A clinical trial published in Clinical Infectious Diseases found that the live attenuated herpes zoster vaccine appeared to be safe for people living with HIV who are virally suppressed.

In younger people with a fully functioning immune system, herpes zoster (shingles) usually clears up within 10-15 days. When the immune system is weakened, for example by HIV, herpes zoster can spread in the body, causing potentially fatal conditions, such as encephalitis.

Researchers randomized 395 people with undetectable viral loads and CD4 cell counts of 200 cells/μL or higher 3:1 to receive two doses of the vaccine six weeks apart or placebos. Participants were followed for another six weeks after the second dose.
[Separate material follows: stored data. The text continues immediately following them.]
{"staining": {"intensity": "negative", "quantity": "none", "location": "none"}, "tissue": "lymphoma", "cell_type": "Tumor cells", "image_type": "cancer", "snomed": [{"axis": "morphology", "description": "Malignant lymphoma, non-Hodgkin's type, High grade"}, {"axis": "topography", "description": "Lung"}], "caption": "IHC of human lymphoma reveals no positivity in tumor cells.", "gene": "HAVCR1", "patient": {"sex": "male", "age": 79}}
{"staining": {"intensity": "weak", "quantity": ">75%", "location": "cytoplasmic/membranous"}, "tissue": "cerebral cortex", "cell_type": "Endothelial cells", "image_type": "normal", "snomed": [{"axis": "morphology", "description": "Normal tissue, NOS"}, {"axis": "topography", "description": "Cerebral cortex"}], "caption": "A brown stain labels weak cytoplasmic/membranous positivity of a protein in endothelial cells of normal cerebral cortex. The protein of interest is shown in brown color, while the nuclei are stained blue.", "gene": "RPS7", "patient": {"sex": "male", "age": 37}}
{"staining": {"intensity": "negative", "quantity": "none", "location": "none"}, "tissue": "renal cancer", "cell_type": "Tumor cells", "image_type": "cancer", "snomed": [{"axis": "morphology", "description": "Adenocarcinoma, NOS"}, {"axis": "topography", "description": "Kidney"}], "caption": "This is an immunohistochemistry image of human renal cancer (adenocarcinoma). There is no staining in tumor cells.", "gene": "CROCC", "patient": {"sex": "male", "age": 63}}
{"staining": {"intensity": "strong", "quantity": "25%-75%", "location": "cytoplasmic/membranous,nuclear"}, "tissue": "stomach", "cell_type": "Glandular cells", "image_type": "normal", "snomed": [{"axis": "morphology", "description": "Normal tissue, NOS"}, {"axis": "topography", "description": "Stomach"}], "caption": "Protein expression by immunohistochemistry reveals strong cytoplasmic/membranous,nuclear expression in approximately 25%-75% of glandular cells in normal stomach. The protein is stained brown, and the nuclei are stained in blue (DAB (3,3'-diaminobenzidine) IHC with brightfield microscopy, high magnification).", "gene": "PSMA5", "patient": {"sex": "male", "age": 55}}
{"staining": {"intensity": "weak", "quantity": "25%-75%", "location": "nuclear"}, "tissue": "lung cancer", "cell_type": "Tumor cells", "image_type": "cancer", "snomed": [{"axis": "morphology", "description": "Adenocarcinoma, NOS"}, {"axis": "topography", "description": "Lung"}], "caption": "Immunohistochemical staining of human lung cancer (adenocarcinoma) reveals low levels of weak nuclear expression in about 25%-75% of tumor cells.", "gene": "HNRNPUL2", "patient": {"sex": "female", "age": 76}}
The frequency and severity of adverse events was not significantly different, statistically, between the two arms. Antibody levels were higher in those receiving the vaccine compared to the placebo, indicating that the vaccine elicited an immune response. That response was greater among participants with CD4 counts ≥ 350 cells/μL compared to lower counts.

While the study findings support the safety and immunogenicity of the live vaccine, it was insufficiently powered to conclusively assess efficacy of the live vaccine or a recombinant adjuvanted vaccine for an HIV-positive population, study authors concluded.

The findings published in this study are similar to earlier data presented at the 2012 Conference on Retroviruses and Opportunistic Infections by Constance Benson, M.D., who is also the lead author of the newly published research.